Alla fine degli anni '60 siamo molto lontani dall'ottimismo asimoviano, diretto discendente della fiducia che gli ebrei praghesi avevano nel Golem, loro difensore. In alcuni casi l'uomo viene più o meno gentilmente messo da parte dall'intero sistema produttivo perché obsoleto (come nel tragicomico Nuovo Babbo Natale di Brian Aldiss); più spesso la tradizionale paura di costruire qualcosa di più potente di noi si rivela istantaneamente esatta: è il caso della famosa Risposta di Fredric Brown, che non è il caso di riassumere essendo lungo una pagina. Oppure dello straziante Ti ho fatto io di Miller jr, che ci porta nella mente di un invincibile cyborg che non riconosce più i suoi padroni, e ci mostra con allucinata chiarezza (in soggettiva) la sua intera visione del mondo, una mente primitiva in cui l'addestramento militare ricevuto è diventato qualcosa di sacro. Oppure del bizzarro Poema in versi sciolti di tal Benet (qualcuno su aNobii lo ha definito il più brutto brano di fantascienza mai letto... a me è sembrato divertente, nel suo Kitsch). O infine della Scommessa di Gordon R. Dickson, classico racconto basato su logica ferrea, un po' asimoviano, dove l'uomo viene condannato dalla sua stessa capacità di superare la logica con i paradossi.
Insomma, l'uomo non prevarrà né per forza, né per intelligenza: potrà forse prevalere solo con la demenza, come ci ricorda Scheckley nel suo brillante Scacco matto; o per pura malvagità, stroncando sul nascere l'avanzata delle macchine, come nel satirico Budrys (molto efficace nel descrivere le dinamiche dello sviluppo tecnologico), e nella Furia di Kuttner-Moore, il più psicologicamente drammatico, dickiano nella manipolazione della realtà subìta dal protagonista (nulla a che vedere con il romanzo omonimo).
Ma le macchine potrebbero prendere il sopravvento in maniera più subdola, sabotando la nostra capacità di riproduzione sessuale, nostro tallone d'Achille: come nel malizioso racconto di tal Idriss Seabright (non per nulla in realtà Margaret St.
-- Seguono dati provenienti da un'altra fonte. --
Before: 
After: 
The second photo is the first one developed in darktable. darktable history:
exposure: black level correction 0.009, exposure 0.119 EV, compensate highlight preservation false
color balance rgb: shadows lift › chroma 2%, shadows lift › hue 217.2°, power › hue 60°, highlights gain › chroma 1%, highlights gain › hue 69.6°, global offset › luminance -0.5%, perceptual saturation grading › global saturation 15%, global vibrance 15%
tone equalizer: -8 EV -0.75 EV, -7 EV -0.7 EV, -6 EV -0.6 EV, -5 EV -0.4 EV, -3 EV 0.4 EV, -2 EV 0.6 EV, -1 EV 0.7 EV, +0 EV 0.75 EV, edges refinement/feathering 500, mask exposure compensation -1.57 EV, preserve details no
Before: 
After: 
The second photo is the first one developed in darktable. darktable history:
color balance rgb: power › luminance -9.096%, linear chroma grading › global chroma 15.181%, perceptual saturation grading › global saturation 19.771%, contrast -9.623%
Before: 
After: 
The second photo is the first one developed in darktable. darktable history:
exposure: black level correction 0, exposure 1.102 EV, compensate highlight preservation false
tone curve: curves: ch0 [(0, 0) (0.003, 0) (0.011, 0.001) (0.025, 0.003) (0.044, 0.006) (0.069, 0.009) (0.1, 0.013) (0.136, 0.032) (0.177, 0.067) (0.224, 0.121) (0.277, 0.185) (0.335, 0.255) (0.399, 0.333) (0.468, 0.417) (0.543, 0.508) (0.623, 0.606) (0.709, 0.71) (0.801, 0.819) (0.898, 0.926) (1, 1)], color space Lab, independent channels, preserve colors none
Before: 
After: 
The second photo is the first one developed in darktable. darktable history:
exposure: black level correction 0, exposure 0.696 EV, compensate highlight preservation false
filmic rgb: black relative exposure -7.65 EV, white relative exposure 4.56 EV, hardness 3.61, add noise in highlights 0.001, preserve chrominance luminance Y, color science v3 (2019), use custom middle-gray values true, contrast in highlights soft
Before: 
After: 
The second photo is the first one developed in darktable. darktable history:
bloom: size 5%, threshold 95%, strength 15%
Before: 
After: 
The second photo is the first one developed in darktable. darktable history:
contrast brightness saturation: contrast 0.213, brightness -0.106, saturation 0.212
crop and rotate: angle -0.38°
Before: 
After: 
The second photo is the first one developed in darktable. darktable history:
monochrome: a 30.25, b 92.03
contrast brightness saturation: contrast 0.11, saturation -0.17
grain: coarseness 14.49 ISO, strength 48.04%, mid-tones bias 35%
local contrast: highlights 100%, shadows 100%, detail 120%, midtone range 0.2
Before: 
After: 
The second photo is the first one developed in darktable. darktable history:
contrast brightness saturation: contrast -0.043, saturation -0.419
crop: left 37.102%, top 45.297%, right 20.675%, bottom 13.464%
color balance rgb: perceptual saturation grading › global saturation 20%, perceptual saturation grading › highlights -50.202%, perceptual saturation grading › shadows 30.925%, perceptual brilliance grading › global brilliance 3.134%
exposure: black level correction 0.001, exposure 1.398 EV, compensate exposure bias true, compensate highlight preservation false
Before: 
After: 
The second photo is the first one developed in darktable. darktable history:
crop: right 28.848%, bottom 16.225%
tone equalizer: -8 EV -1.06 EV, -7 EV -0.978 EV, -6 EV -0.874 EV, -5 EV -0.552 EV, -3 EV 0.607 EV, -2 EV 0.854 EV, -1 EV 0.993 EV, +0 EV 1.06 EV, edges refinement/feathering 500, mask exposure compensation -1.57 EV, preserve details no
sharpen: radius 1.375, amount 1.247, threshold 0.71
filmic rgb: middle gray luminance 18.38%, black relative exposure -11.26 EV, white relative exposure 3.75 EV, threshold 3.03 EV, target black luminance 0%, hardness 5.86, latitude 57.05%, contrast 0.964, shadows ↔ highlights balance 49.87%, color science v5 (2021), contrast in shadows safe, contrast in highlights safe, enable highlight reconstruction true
Clair, autrice dell'altrettanto malizioso Segno della doppia ascia).
L'unico a superare la contrapposizione uomo/macchina è Poul Anderson: nel suo Don Chisciotte e i mulini a vento, letterariamente il più bello, l'androide non sfugge all'angoscia esistenziale dell'uomo.
Chiuso il libro, una domanda: quanti di questi interrogativi, davanti all'avanzare del transumano, sono già storicamente superati e "archeologia della fantascienza"?
Traduzione efficace di Daniela Abravanel; nel racconto di Miller si poteva non lasciare juggernaut e behemoth che in italiano non sono molto chiari... il cyborg Brontolo era probabilmente Grunt in originale (come il nano di Biancaneve, appunto), ma in gergo militare sta per "burba" o "spina". La "foresta della pioggia" forse nel '77 si poteva già dire "pluviale".